Воин неохотно подчинился.
Филип был встревожен. Он-то надеялся, что Мод не узнает о том, что он оказался ее пленником. Но если его потребовал к себе секретарь Мод, значит, надежду эту можно оставить.
С тяжелым сердцем он вышел из клетки.
– Иди со мной, – сказал священник.
Филип поплелся за ним.
– Так я свободен? – спросил он.
– Думаю, что да, – удивленно посмотрел на него священник. – А знаешь ли ты, кто тебя ждет?
– Понятия не имею.
Священник улыбнулся:
– Что ж, пусть это будет для тебя сюрпризом.
Они подошли к дворцу и поднялись по длинной лестнице. Филип изо всех сил напрягал мозги, но так и не мог понять, с какой это стати секретарь принцессы Мод проявил к нему такой интерес.

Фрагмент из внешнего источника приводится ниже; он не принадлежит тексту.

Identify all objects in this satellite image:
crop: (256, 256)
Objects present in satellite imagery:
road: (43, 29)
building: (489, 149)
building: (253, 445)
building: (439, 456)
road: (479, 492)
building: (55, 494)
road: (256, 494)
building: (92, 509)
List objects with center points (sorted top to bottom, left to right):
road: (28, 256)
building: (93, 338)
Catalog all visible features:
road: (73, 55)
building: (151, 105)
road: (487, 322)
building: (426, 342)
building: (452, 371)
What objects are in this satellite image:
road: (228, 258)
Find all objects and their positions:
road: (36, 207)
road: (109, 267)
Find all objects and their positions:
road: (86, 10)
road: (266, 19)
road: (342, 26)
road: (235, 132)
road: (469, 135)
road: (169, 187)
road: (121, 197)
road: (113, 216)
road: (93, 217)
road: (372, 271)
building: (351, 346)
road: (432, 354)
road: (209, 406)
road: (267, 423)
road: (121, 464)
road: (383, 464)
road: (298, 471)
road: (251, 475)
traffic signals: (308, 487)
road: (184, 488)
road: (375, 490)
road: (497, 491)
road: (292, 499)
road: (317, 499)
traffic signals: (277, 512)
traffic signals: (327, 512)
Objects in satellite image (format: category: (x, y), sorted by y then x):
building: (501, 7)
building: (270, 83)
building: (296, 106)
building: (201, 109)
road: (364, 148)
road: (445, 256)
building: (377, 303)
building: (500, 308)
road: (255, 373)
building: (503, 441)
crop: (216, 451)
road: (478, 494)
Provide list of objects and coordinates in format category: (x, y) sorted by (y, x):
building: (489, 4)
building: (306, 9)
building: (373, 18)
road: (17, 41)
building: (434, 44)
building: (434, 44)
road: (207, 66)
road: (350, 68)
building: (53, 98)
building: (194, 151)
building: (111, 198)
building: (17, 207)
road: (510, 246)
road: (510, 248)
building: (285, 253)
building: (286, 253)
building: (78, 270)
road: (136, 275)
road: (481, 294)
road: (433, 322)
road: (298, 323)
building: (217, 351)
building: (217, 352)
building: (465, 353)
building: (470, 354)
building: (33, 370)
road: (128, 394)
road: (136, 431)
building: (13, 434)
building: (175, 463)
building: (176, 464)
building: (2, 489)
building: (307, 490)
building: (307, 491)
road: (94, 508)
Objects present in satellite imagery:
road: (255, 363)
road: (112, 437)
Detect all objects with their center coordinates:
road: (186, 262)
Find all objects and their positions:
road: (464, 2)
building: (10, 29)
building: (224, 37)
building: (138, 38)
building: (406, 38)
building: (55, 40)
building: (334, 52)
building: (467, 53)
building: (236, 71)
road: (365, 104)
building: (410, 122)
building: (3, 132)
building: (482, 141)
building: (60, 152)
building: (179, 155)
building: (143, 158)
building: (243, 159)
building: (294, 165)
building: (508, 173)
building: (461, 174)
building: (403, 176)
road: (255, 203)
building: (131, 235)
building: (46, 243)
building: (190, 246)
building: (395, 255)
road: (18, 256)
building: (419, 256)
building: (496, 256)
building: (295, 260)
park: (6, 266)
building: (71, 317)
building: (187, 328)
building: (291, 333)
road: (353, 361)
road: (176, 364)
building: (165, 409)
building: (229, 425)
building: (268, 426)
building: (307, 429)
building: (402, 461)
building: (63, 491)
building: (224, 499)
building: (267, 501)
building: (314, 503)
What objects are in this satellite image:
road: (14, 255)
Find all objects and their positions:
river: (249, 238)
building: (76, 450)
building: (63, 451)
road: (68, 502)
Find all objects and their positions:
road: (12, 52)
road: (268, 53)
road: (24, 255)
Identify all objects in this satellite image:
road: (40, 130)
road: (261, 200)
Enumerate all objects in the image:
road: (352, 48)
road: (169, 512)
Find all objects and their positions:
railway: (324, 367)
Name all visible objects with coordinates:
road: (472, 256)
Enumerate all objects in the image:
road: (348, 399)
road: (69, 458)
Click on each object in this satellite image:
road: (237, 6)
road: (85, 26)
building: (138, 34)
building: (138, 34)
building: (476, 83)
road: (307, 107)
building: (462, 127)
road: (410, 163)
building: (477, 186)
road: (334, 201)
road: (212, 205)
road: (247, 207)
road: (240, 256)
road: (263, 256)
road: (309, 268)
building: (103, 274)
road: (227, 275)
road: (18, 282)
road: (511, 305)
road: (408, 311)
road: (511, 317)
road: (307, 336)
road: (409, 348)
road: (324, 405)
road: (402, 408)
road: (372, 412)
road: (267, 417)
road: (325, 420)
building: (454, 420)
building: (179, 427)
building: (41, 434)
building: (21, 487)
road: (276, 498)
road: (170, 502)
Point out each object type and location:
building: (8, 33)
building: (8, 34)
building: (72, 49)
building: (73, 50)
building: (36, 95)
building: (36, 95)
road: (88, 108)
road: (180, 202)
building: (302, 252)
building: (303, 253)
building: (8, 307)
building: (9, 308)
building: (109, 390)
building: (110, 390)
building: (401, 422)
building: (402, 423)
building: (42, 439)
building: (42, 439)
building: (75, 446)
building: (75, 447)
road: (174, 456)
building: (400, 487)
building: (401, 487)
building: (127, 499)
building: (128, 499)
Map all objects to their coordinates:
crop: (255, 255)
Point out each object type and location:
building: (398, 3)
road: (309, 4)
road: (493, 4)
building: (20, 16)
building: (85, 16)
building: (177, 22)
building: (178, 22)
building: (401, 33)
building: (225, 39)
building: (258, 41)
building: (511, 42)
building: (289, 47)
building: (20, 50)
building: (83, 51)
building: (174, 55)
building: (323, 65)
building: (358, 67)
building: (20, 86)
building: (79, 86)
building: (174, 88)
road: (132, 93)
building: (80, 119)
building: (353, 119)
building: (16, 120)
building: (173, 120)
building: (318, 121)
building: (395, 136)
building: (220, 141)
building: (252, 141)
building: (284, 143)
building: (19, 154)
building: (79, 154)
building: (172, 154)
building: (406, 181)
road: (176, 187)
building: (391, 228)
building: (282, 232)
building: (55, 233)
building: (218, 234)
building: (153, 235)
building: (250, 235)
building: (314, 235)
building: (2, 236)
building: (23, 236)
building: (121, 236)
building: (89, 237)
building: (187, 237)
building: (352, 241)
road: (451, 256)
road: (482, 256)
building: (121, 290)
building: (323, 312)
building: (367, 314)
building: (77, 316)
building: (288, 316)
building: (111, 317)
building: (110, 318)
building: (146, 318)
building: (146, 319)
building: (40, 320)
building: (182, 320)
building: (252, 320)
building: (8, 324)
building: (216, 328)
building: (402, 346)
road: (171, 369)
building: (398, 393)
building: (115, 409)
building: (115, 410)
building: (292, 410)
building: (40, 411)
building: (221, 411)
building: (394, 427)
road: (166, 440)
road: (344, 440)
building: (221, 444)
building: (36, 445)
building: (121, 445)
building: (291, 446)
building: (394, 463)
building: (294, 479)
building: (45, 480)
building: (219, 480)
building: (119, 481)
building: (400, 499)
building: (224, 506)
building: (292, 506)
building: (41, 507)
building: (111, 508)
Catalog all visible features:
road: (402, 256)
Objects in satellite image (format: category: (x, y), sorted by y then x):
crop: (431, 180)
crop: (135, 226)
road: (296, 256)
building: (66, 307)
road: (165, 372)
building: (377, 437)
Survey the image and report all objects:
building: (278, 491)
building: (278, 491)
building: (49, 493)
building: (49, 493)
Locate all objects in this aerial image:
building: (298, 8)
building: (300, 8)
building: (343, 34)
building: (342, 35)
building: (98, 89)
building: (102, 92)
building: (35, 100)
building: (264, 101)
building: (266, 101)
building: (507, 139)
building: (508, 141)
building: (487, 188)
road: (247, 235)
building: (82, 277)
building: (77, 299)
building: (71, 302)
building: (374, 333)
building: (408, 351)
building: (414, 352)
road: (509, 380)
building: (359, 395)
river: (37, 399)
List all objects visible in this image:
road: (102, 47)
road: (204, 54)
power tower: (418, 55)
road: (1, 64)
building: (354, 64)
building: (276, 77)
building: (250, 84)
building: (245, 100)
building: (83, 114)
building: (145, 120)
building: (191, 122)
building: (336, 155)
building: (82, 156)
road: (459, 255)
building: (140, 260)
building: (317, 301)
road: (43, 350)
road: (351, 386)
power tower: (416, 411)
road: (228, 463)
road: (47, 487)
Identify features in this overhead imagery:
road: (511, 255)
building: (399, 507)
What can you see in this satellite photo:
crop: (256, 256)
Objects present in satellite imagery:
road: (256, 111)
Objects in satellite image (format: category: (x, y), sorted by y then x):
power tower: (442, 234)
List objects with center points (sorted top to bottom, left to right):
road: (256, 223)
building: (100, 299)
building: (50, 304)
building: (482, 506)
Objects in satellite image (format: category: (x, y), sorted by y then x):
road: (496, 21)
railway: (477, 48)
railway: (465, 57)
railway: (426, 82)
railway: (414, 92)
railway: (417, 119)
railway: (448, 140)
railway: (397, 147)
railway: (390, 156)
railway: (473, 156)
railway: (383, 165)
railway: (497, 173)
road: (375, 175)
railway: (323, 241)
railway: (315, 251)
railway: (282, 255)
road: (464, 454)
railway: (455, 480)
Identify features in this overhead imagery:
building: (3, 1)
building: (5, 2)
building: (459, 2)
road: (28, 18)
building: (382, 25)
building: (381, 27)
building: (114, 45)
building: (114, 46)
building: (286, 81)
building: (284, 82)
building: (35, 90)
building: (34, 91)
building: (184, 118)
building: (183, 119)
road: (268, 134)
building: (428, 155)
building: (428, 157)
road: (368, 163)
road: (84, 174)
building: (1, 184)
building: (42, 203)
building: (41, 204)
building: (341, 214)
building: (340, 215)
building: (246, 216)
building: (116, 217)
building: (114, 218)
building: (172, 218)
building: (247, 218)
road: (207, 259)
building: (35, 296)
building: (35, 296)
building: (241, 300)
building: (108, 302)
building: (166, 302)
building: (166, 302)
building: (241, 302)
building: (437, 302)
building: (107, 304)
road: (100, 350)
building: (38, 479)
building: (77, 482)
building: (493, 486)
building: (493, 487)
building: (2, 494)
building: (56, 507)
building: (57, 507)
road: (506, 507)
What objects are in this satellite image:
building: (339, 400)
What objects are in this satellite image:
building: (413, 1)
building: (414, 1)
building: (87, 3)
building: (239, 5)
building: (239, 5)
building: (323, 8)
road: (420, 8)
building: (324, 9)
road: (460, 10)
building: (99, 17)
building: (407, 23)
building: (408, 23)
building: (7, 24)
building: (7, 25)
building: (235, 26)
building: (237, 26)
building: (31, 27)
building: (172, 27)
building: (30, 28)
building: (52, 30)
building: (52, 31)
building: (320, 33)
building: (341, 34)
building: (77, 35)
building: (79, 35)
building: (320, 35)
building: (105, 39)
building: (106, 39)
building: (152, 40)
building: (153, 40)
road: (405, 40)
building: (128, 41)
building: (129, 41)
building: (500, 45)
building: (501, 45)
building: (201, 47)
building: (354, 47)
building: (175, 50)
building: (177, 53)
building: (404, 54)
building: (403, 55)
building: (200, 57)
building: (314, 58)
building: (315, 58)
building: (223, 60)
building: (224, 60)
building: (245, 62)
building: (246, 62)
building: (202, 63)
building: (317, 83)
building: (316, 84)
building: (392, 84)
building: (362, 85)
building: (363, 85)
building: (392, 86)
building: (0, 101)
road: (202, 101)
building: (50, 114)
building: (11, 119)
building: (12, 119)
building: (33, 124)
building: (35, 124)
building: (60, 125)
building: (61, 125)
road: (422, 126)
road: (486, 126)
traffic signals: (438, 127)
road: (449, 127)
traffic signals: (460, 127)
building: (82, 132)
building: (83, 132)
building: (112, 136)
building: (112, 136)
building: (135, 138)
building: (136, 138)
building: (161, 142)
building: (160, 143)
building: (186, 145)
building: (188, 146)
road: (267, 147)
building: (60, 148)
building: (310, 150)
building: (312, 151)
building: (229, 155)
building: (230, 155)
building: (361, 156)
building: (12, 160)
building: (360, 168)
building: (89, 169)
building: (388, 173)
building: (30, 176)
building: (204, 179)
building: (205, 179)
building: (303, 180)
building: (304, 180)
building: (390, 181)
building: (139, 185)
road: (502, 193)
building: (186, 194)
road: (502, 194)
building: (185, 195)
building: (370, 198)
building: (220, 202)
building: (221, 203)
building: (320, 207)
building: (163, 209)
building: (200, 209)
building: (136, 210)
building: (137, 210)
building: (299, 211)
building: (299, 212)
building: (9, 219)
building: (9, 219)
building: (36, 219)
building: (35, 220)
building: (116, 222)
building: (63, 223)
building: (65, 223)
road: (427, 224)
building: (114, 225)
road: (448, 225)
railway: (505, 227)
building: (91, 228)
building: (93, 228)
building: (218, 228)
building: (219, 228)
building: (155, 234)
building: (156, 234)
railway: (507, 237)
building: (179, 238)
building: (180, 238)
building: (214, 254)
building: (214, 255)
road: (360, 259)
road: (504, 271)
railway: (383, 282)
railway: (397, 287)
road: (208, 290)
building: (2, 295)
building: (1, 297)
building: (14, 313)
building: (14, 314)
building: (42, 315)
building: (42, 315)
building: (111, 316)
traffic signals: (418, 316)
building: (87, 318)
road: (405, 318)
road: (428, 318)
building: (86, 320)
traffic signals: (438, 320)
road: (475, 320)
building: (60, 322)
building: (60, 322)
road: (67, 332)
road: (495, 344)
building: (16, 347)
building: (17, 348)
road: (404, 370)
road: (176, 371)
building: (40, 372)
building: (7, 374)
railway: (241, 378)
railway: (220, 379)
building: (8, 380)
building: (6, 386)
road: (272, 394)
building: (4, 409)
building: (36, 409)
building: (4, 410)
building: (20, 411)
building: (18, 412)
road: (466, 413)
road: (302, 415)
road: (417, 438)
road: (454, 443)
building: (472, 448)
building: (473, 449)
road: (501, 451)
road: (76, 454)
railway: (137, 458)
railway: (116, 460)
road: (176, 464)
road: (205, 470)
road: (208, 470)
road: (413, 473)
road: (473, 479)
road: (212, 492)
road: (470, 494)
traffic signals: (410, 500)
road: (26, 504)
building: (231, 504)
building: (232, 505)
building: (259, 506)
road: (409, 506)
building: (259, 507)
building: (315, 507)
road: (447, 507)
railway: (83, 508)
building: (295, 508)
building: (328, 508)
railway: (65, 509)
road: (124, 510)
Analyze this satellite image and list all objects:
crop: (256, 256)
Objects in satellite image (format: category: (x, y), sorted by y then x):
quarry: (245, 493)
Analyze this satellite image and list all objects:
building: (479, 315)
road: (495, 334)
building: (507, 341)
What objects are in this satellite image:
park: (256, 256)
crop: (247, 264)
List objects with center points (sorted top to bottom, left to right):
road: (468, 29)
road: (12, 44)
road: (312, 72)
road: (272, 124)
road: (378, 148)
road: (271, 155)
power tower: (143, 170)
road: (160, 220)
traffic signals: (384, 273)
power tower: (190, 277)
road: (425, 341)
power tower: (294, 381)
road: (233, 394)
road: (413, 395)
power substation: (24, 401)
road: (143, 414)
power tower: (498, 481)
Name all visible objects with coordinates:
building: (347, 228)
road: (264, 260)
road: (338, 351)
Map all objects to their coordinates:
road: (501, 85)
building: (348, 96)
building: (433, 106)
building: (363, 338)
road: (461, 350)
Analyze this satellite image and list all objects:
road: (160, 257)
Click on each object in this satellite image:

Они вошли на территорию дворца. Вдоль его стен располагались двухэтажные здания, а в середине крохотного двора виднелся колодец. Священник привел Филипа в одно из этих зданий.
Там спиной к двери возле очага стоял другой священник. У него была такая же, как у Филипа, фигура, такие же черные волосы, правда, его голова не была выбрита и в волосах еще не серебрилась седина. Филип не верил своему счастью. На его лице заиграла широкая улыбка.
Священник обернулся. У него были такие же, как у Филипа, ярко-голубые глаза, и он тоже широко улыбался.
– Филип! – воскликнул он, протягивая вперед руки.
– Слава тебе, Господи! – проговорил изумленный Филип. – Франциск!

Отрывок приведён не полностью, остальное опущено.